Medical Device Company Falls and Can’t Get Up: FDA Issues Warning Letter to Femoral Hip Manufacturer for Unlawful Promotion

Footnotes for this article are available at the end of this page.

Many of us remember the television commercial where an older woman falls and cries out, “Help! I’ve fallen and I can’t get up.” This image and quote came to our mind when FDA recently issued a Warning Letter to a medical device company that manufactured and distributed a Femoral Resurfacing Cup and Total Hip System.1 Among other allegations, FDA noted the company promoted the products outside of its 510(k)-cleared uses.

This Bulletin summarizes the key promotional concerns cited in the Warning Letter (we will not review the quality-related deficiencies).
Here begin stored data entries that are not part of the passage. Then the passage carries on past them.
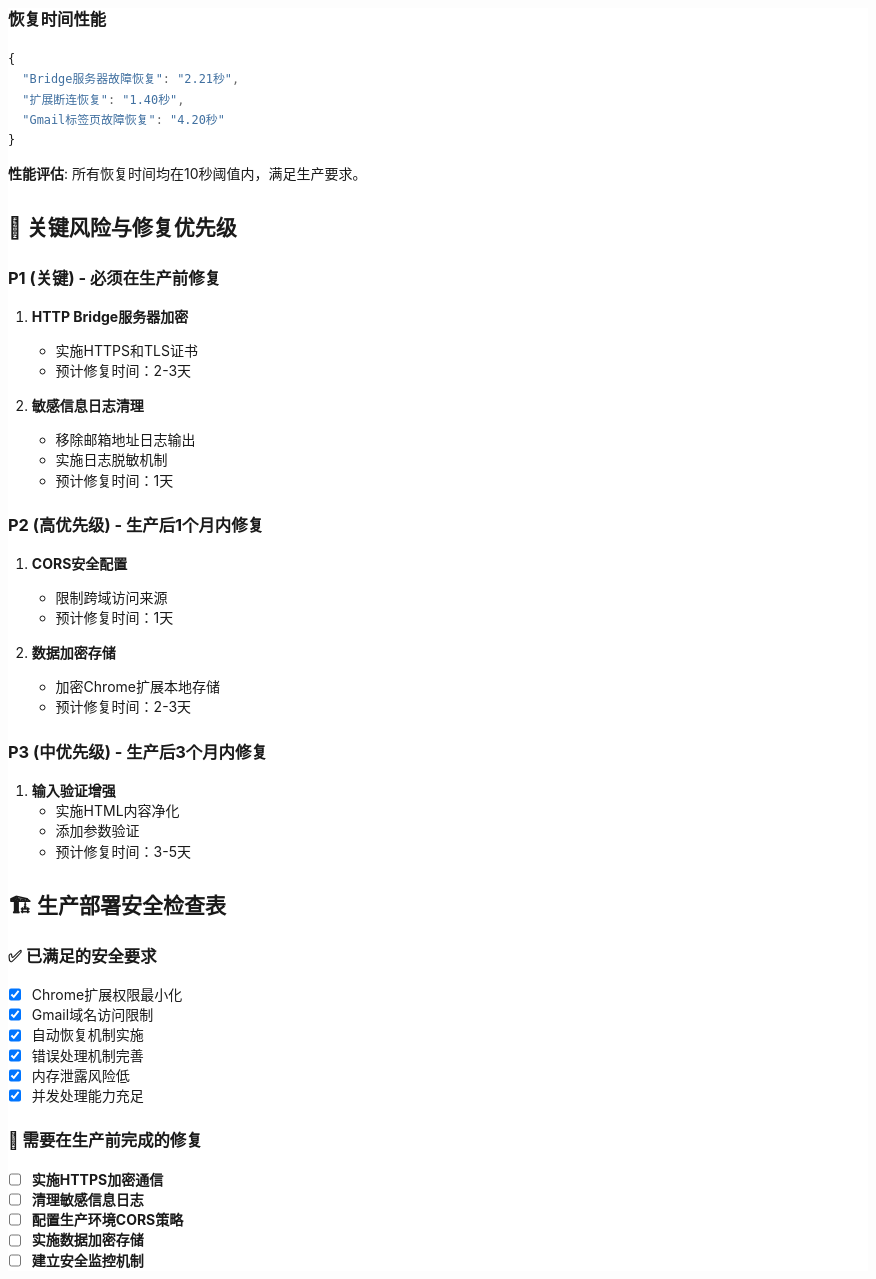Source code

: ### 恢复时间性能
```javascript
{
  "Bridge服务器故障恢复": "2.21秒",
  "扩展断连恢复": "1.40秒",
  "Gmail标签页故障恢复": "4.20秒"
}
```

**性能评估**: 所有恢复时间均在10秒阈值内，满足生产要求。

## 🚨 关键风险与修复优先级

### P1 (关键) - 必须在生产前修复
1. **HTTP Bridge服务器加密**
   - 实施HTTPS和TLS证书
   - 预计修复时间：2-3天

2. **敏感信息日志清理**
   - 移除邮箱地址日志输出
   - 实施日志脱敏机制
   - 预计修复时间：1天

### P2 (高优先级) - 生产后1个月内修复
1. **CORS安全配置**
   - 限制跨域访问来源
   - 预计修复时间：1天

2. **数据加密存储**
   - 加密Chrome扩展本地存储
   - 预计修复时间：2-3天

### P3 (中优先级) - 生产后3个月内修复
1. **输入验证增强**
   - 实施HTML内容净化
   - 添加参数验证
   - 预计修复时间：3-5天

## 🏗️ 生产部署安全检查表

### ✅ 已满足的安全要求
- [x] Chrome扩展权限最小化
- [x] Gmail域名访问限制
- [x] 自动恢复机制实施
- [x] 错误处理机制完善
- [x] 内存泄露风险低
- [x] 并发处理能力充足

### 🔧 需要在生产前完成的修复
- [ ] **实施HTTPS加密通信**
- [ ] **清理敏感信息日志**  
- [ ] **配置生产环境CORS策略**
- [ ] **实施数据加密存储**
- [ ] **建立安全监控机制**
We also add our own observations.


  • The company held 510(k) clearance for pain hip cup arthroplasty, but the product was not to be labeled or promoted for non-cemented use (could claim intended for cemented use only).
  • During an inspection, FDA found that there were major changes made to the device, including Instructions for Use that promoted the product as having a coating for cementless fixation, all which could significantly affect the device’s safety or effectiveness.
  • The agency wrote that the company marketed the Femoral Resurfacing Cup as a component of the Total Hip System, which was intended for use as a semi-constrained total hip joint replacement device composed of an acetabular fixation cup with a polyethylene bearing surface in combination with a femoral resurfacing cup.
    • FDA classified this type of hip joint replacement device as class III, which required submission and approval of a Premarket Approval Application.
  • Further, after FDA notified the company that it had not fulfilled its annual registration and listing obligations, the company told the agency that it would complete its registration and listing. However, the company did not do so, failing to register and list any of its devices with FDA, meaning that all of the devices were then misbranded.

AGG Observations

  • Despite losing First Amendment challenges to its enforcement of unlawful promotion, the agency will take action when it believes necessary; risk to the patient will certainly be a catalyst.
  • FDA made clear that, while the device was authorized for sale for one use, it was specifically not to be used for another. The company seemingly ignored this previous admonition. Not a good idea.
  • The company promoted the 510(k)-cleared product as part of a “total system,” which changed the regulatory classification. Companies must be aware that combining, packaging, or otherwise putting two products or components together may change each’s regulatory classification status.
  • The agency learned of the unlawful promotion during an inspection. There is no indication in the Warning Letter that a competitor complained to the company.
  • The company did not respond to FDA’s initial concerns within 15 business days of the inspection completion, as it promised. It is bad form and not smart to promise FDA something and then not deliver.
  • The Warning Letter, similar to other Warning Letters, was posted on FDA’s website. The safety concerns noted in the Warning Letter will, no doubt, gain the attention of plaintiff lawyers.
  • The medical device firm took a serious fall in non-compliance. FDA will be watching to see if the company can get back up into compliance.


[1]; the authors considered referencing Huey Lewis & The News’ “Hip to be Square,” but thought better of it.